Pericarditis of renal failure occurs in up to one-third of patients with chronic uremia (uremic pericarditis), and is also seen in patients undergoing chronic dialysis who have normal levels of blood urea and creatinine (dialysis-associated pericarditis). These two forms of pericarditis may be fibrinous and are generally associated with serosanguineous effusions. A pericardial friction rub is common, but pain is usually absent or mild. Treatment with an NSAID and intensification of dialysis are usually adequate. Occasionally, tamponade occurs and pericardiocentesis is required. When the pericarditis of renal failure is recurrent or persistent, a pericardial window should be created or pericardiectomy may be necessary.
Pericarditis due to neoplastic diseases results from extension or invasion of metastatic tumors (most commonly carcinoma of the lung and breast, malignant melanoma, lymphoma, and leukemia) to the pericardium; pain, atrial arrhythmias, and tamponade are complications that occur occasionally. Diagnosis is made by pericardial fluid cytology or pericardial biopsy. Mediastinal irradiation for neoplasm may cause acute pericarditis and/or chronic constrictive pericarditis. Unusual causes of acute pericarditis include syphilis, fungal infection (histoplasmosis, blastomycosis, aspergillosis, and candidiasis), and parasitic infestation (amebiasis, toxoplasmosis, echinococcosis, and trichinosis).
CHRONIC PERICARDIAL EFFUSIONS
Chronic pericardial effusions are sometimes encountered in patients without an antecedent history of acute pericarditis. They may cause few symptoms per se, and their presence may be detected by finding an enlarged cardiac silhouette on a chest roentgenogram. Tuberculosis is a common cause. Myxedema may be responsible for chronic pericardial effusion that is sometimes massive but rarely, if ever, causes cardiac tamponade. The cardiac silhouette may be markedly enlarged, and an echocardiogram distinguishes cardiomegaly from pericardial effusion. The diagnosis of myxedema can be confirmed by tests of thyroid function (Chap. 405). Myxedematous pericardial effusion responds to thyroid hormone replacement. Neoplasms, SLE, rheumatoid arthritis, mycotic infections, radiation therapy to the chest, pyogenic infections, and chylopericardium may also cause chronic pericardial effusion and should be considered and specifically sought in such patients.
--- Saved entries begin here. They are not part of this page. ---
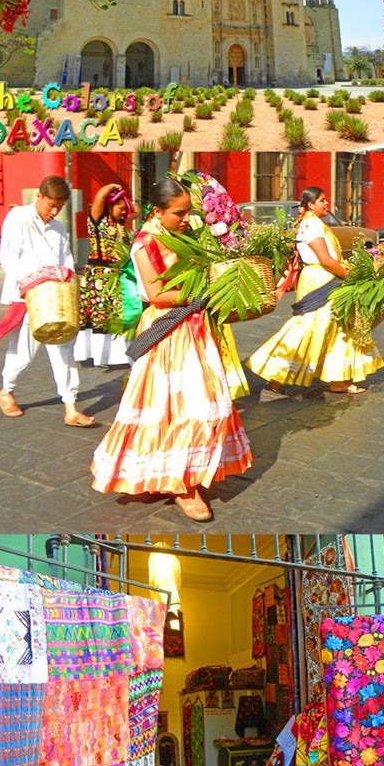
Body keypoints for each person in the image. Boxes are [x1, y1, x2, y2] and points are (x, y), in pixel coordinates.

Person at [91, 176, 252, 521]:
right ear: (157, 210)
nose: (186, 218)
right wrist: (204, 294)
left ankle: (177, 472)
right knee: (177, 406)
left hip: (193, 327)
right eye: (178, 213)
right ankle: (182, 485)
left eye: (189, 212)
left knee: (197, 403)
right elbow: (156, 294)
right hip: (168, 332)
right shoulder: (145, 243)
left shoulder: (178, 235)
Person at [247, 186, 384, 395]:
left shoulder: (312, 223)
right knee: (310, 327)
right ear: (310, 204)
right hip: (321, 279)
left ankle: (337, 380)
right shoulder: (311, 225)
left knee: (335, 328)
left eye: (326, 200)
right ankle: (273, 369)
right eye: (322, 200)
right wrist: (350, 276)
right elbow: (325, 259)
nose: (326, 204)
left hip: (321, 277)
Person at [0, 175, 95, 425]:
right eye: (51, 205)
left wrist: (66, 278)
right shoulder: (18, 219)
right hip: (27, 296)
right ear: (38, 196)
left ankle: (70, 407)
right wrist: (34, 280)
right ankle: (6, 389)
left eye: (59, 207)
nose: (54, 211)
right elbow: (8, 258)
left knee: (64, 348)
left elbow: (66, 259)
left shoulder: (58, 227)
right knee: (23, 352)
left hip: (56, 297)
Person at [74, 182, 138, 366]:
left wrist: (124, 199)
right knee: (101, 314)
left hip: (117, 276)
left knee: (117, 313)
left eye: (125, 209)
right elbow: (100, 197)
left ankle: (117, 355)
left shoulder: (121, 225)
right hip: (99, 276)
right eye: (120, 208)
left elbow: (137, 210)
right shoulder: (97, 221)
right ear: (109, 206)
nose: (125, 212)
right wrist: (111, 187)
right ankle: (99, 355)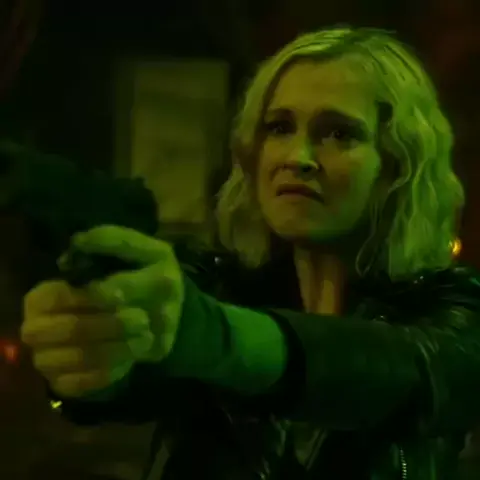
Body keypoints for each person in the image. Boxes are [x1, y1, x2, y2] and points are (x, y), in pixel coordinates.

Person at [20, 26, 480, 480]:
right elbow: (134, 382)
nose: (297, 157)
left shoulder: (455, 309)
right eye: (279, 127)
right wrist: (88, 360)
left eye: (339, 133)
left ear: (398, 163)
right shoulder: (217, 283)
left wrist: (214, 337)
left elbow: (402, 373)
Aspiration and analysis of the pericardial fluid are often helpful in diagnosis. Pericardial fluid should be analyzed as described in pericardiocentesis. Grossly sanguineous pericardial fluid results most commonly from a neoplasm, tuberculosis, renal failure, or slow leakage from an aortic dissection. Pericardiocentesis may resolve large effusions, but pericardiectomy may be required in patients with recurrence. Intrapericardial instillation of sclerosing agents may be used to prevent reaccumulation of fluid.